The present invention relates to fluid flow characterizing devices, and more particularly to systems employing ultrasonic transducers to measure wind velocity and direction.
Ultrasonic anemometers are known to have advantages over conventional mechanical anemometers employing vanes and propellers or cups. Ultrasonic anemometers have no moving parts, and avoid the substantial maintenance and repair costs associated with mechanical anemometers, particularly for devices located in remote or relatively inaccessible locations. Ultrasonic anemometers have a longer useful life and respond more rapidly to changing wind conditions as compared to mechanical anemometers. In freezing rain or other severe weather conditions, an ultrasonic anemometer detects the absence of a received signal and reports that the signal is unavailable. Ultrasonic anemometers are easier to de-ice. By contrast, the mechanical anemometer tends to freeze or jam, and report a wind velocity of zero. Frost can alter readings by influencing the coefficients of static and dynamic friction in the mechanical anemometer.
Generally, the ultrasonic anemometer employs two or more ultrasonic transducers for generating and receiving ultrasonic signals. Signal propagation times along linear paths between transducers are determined and used to calculate wind speed and direction.

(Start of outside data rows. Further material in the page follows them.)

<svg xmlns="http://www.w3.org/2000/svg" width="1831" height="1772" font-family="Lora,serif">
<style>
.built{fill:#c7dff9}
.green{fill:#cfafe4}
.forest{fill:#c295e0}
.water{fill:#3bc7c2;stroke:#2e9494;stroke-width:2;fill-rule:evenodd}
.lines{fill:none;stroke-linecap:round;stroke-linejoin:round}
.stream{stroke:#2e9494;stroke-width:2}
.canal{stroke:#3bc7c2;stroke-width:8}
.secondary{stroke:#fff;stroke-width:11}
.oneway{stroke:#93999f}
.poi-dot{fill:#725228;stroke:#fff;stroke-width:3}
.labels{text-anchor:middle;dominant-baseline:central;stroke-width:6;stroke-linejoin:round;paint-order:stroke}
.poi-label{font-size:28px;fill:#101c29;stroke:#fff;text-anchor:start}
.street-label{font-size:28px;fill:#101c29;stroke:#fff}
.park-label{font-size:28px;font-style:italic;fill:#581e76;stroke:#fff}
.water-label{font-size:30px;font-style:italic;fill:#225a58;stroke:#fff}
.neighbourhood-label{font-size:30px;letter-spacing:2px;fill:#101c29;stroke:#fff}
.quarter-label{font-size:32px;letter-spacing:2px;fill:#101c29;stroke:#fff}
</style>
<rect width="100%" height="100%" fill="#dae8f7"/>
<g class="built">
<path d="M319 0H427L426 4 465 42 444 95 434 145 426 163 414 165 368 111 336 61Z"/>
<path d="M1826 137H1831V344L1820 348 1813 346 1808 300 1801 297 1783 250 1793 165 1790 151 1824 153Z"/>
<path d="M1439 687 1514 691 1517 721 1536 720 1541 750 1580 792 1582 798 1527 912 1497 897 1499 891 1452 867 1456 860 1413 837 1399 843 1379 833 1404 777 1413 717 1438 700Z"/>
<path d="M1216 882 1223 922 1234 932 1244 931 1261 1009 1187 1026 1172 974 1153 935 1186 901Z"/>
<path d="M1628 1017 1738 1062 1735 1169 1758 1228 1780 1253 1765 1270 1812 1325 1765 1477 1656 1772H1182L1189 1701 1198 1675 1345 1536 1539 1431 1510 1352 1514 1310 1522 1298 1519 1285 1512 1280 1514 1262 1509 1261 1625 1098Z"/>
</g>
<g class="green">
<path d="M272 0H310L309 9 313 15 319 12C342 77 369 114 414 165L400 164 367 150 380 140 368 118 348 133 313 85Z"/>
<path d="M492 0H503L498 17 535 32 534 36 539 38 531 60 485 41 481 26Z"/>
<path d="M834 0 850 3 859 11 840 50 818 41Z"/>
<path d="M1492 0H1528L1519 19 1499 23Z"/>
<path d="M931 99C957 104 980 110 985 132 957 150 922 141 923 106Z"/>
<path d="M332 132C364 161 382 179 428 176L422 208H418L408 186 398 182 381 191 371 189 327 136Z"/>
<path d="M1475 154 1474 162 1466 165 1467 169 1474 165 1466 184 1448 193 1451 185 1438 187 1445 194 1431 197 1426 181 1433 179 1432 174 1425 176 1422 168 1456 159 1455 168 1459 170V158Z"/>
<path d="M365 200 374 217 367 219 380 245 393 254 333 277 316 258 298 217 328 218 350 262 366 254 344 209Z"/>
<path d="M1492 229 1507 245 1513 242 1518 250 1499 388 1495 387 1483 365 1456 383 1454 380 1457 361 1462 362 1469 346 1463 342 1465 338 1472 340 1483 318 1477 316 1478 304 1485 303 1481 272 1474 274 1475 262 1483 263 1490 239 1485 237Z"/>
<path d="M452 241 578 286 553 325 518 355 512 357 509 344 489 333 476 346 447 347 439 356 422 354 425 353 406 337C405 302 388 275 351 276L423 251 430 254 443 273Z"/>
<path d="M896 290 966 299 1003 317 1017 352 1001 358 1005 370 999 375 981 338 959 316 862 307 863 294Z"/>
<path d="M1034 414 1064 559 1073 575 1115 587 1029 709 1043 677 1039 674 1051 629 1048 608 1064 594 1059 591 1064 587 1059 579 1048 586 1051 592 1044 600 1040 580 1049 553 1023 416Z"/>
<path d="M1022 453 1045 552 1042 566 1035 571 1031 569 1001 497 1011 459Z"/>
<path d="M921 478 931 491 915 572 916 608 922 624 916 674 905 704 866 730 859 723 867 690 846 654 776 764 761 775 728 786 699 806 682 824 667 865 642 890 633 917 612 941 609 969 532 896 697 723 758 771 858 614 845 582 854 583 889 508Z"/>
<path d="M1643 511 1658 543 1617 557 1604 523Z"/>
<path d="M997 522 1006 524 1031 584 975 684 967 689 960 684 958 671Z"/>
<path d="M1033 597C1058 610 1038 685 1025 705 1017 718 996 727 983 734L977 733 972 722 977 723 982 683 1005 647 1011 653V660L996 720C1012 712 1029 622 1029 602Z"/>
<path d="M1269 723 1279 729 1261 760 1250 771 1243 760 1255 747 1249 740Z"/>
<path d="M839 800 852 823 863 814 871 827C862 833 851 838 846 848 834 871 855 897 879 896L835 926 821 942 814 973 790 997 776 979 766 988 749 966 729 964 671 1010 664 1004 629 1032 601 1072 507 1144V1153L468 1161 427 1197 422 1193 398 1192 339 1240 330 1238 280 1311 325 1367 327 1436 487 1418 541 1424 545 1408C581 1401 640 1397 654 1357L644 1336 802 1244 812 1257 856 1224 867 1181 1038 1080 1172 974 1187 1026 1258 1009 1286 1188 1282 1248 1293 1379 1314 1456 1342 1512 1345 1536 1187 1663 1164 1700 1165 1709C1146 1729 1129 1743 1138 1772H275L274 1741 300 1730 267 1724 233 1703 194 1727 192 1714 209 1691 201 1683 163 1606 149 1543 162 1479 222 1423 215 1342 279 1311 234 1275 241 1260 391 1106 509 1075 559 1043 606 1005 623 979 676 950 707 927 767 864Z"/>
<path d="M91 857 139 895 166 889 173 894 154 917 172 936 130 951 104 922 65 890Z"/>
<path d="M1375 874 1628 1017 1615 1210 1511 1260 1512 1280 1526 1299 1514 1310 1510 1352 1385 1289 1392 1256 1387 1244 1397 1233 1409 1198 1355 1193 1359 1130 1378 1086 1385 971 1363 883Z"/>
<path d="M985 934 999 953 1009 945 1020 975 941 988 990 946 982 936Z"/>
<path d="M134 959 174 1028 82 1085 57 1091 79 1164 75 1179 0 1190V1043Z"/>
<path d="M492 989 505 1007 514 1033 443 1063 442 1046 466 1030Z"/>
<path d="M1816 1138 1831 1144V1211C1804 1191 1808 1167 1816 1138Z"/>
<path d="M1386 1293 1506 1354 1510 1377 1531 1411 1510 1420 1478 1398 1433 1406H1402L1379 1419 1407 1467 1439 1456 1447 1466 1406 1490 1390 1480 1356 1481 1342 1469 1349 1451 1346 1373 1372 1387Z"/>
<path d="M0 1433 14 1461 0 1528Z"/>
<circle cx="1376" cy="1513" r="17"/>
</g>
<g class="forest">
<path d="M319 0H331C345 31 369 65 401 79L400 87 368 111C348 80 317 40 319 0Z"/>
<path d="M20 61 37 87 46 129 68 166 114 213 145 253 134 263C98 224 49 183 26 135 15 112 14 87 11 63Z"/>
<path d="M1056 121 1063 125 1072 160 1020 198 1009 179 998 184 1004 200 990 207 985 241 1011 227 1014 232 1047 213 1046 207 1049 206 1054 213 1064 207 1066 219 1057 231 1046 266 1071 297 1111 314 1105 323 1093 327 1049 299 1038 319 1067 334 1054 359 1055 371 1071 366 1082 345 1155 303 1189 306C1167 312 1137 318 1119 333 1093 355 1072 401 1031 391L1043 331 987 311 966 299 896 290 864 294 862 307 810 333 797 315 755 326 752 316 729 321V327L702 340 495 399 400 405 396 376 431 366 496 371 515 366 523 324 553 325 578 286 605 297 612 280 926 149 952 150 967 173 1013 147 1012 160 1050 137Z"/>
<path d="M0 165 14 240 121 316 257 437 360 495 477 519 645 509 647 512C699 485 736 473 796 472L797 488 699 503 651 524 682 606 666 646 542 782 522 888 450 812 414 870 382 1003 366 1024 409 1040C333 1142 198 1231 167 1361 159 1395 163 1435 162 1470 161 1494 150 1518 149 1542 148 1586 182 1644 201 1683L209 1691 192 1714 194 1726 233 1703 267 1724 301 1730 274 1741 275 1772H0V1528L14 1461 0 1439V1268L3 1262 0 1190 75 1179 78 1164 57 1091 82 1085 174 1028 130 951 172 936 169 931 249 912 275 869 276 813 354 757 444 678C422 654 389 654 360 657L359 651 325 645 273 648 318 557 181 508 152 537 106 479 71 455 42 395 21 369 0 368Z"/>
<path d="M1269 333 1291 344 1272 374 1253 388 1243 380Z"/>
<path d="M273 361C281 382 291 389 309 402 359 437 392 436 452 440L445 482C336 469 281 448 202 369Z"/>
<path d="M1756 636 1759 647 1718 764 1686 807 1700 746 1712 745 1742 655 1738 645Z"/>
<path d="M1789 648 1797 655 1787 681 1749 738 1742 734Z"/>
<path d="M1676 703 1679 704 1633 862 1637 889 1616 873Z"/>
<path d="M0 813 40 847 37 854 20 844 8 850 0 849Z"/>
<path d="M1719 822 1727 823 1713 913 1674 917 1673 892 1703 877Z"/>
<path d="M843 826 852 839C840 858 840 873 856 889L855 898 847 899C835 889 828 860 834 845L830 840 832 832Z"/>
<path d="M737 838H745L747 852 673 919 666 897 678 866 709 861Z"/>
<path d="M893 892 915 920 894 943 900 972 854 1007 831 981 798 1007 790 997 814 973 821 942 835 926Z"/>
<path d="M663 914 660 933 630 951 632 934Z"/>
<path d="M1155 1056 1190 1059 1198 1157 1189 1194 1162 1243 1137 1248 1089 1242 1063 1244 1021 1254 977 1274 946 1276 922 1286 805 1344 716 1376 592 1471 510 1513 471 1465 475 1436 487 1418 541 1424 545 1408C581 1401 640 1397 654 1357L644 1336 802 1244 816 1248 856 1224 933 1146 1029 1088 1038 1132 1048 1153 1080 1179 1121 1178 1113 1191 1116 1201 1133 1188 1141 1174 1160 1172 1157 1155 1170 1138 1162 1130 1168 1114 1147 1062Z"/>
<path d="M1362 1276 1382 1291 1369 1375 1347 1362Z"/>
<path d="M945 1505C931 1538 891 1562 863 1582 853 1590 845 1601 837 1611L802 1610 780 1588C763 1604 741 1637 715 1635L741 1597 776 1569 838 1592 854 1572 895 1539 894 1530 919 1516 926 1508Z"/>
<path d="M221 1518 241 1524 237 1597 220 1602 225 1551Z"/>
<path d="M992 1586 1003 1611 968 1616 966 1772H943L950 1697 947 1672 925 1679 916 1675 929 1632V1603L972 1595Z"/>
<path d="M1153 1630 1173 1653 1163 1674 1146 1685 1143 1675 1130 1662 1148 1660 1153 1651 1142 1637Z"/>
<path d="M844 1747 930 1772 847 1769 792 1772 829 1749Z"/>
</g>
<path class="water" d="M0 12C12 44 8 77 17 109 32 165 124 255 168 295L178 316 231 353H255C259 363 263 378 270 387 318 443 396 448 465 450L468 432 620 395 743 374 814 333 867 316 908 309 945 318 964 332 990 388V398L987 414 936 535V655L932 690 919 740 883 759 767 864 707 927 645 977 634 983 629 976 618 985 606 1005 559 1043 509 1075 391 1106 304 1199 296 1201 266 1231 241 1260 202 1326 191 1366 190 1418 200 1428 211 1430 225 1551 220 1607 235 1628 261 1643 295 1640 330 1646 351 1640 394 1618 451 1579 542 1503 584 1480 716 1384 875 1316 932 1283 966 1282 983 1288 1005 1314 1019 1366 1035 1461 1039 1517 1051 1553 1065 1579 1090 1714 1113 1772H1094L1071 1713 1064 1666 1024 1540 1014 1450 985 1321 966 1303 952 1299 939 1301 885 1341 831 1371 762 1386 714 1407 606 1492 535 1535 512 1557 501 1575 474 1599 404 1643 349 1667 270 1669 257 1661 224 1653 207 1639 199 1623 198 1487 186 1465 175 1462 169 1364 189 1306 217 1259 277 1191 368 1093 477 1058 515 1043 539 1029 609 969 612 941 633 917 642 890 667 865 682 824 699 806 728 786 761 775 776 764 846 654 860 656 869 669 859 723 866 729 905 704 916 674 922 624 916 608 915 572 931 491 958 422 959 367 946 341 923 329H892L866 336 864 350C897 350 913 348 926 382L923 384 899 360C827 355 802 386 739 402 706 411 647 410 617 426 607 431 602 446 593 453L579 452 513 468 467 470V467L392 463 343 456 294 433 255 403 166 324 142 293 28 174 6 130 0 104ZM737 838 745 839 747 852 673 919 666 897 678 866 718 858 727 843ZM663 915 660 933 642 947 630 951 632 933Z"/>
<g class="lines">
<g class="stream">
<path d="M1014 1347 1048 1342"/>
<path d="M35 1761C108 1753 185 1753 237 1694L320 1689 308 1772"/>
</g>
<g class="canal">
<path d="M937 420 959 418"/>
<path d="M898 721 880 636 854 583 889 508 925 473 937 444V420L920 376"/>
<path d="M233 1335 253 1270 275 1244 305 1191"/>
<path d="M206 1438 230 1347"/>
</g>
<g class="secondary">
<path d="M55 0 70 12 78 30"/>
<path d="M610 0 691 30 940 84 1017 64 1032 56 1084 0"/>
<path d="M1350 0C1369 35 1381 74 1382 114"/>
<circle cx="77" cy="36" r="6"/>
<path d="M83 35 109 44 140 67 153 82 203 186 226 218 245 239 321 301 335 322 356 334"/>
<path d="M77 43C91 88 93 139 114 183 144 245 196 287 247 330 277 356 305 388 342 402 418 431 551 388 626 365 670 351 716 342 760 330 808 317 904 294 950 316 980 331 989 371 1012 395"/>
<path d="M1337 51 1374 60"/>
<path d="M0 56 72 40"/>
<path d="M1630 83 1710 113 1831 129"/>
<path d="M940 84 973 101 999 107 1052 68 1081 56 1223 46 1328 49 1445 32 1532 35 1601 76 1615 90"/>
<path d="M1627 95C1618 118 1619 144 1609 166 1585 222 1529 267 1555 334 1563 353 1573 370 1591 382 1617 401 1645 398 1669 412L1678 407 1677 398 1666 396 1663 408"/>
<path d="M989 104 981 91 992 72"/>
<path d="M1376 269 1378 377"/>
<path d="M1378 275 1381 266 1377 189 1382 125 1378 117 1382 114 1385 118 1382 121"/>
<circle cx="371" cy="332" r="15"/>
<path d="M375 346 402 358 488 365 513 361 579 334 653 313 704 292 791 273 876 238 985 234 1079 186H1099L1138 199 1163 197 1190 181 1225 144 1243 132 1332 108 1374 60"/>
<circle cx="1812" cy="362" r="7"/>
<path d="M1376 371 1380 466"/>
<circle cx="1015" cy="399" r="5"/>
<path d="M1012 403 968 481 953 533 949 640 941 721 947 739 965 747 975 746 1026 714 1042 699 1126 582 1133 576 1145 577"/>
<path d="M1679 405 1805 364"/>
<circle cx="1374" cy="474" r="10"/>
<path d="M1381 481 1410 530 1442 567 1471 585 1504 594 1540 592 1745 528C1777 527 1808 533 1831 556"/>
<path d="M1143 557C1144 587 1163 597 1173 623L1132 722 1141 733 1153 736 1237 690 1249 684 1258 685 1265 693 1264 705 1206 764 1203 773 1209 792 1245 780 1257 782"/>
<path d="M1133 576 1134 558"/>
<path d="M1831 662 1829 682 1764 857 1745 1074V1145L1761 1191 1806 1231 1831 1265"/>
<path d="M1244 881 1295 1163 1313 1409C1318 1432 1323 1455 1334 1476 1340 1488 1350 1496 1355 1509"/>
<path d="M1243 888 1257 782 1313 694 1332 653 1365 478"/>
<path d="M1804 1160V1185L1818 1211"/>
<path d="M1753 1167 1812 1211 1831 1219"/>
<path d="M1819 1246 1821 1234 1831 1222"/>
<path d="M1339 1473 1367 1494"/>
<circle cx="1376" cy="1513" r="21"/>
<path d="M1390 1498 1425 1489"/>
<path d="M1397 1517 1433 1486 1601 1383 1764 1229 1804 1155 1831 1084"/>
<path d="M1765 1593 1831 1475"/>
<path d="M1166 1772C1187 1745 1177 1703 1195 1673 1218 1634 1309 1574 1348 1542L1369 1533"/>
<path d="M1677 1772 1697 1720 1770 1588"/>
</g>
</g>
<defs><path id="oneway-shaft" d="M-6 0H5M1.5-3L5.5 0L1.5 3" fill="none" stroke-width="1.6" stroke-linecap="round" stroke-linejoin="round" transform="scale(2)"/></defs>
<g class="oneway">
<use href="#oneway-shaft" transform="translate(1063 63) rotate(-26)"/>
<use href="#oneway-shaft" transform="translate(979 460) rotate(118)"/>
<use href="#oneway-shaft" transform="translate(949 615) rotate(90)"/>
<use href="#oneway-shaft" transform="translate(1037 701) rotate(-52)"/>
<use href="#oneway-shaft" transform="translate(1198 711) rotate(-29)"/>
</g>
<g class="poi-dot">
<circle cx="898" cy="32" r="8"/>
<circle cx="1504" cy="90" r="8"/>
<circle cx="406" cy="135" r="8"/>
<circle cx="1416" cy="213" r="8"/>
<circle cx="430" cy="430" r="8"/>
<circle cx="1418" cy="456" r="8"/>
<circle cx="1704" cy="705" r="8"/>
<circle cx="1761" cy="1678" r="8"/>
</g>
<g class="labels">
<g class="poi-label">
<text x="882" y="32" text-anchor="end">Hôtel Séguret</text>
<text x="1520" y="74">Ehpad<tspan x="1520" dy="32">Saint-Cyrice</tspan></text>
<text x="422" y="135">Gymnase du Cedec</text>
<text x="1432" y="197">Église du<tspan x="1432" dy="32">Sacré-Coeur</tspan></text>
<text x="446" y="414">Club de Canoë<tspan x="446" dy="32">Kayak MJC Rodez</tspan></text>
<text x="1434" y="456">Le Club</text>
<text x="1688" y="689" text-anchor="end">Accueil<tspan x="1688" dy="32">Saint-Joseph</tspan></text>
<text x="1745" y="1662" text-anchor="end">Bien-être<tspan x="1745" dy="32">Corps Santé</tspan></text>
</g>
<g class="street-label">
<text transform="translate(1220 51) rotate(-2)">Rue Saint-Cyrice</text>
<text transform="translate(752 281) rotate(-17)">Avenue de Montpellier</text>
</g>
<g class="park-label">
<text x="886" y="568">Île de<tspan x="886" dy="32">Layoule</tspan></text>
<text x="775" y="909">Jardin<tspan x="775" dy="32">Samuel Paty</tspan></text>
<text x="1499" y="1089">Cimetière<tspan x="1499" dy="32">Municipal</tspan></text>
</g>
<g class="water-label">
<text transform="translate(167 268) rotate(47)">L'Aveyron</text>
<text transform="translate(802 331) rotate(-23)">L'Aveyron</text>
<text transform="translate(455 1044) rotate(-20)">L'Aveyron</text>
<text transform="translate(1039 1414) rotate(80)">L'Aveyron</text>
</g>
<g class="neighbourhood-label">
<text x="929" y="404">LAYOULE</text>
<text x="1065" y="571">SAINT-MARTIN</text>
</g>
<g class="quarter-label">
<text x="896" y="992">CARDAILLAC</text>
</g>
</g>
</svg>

A primary disadvantage of a ultrasonic anemometers, as compared to mechanical anemometers, is their expense. The ultrasonic probes or transducers themselves are costly, and further expense arises due to the need for complex electrical signal processing circuitry. The electrical signals that cause the transducers to generate acoustic signals are generally either continuous wave signals or individual pulses. The continuous wave, typically sinusoidal, allows measurement based on phase shift. This permits accurate measurement, as phase shift can be determined by detecting zero crossings of the signal. This approach has limited utility, however, in that the phase angle "wraps" or repeats itself every cycle or every 360 degrees. Accordingly, measurement circuitry can not differentiate between two air flows, one of which causes a 360 degree greater phase shift as compared to the other. An example employing continuous wave ultrasonic energy is disclosed in U.S. Pat. No. 4,003,256 (Donelan et al). In the Donelan patent, free running acoustic oscillators propagate acoustic energy either along non-parallel paths or along single, periodically reversing path. Each oscillator is in a circuit that also includes acoustic transducers that determine the frequency of the circuit.
The pulsed time delay (individual pulse) approach has no inherent range limitation. However, the accuracy of this approach is relatively poor compared to the continuous wave approach, largely due to uncertainties in detecting thresholds as opposed to the unambiguous zero crossing measurements in the continuous wave approach. The shape of the acoustic pulse influences the time instant at which the pulse is detected, introducing significant error into propagation time measurements. U.S. Pat. No. 4,112,756 (MacLennan et al) discloses an ultrasonic air flow measuring system employing individual pulses and a counter for determining pulse propagation times between two spaced apart transducers.
A known approach to enhancing the accuracy of measurements based on pulse time delay is to digitize the received signal and then employ digital correlation. This requires additional costly circuits such as fast high resolution analog-to-digital converting circuits and random access memory (RAM) to store the data before it is processed.
Another disadvantage of ultrasonic anemometers arises when one of the linear signal propagation paths is parallel or nearly parallel to the wind direction. Such alignment causes turbulence along the signal path, causing significant random variations in signal transit times and signal amplitudes. The upwind transducer causes a wind shadow that coincides with the signal propagation path, resulting in further error.
Therefore, it is an object of the present invention to provide an ultrasonic anemometer with relatively straight-forward and inexpensive signal processing circuitry yet capable of obtaining accurate wind velocity and direction measurements.
Another object is to provide a process for determining ultrasonic energy propagation times based on a combination of continuous wave forms and individual pulse wave forms.
A further object is to provide an ultrasonic anemometer in which an array of ultrasonic transducers is configured for maximum effectiveness while using a minimum number of transducers.
Yet another object is to provide, in a device employing ultrasonic transducers to measure the velocity and direction of a fluid flow, a means for selectively ignoring signal propagation information along one of the linear propagation paths, when the selected path is at least substantially parallel to the direction of fluid flow.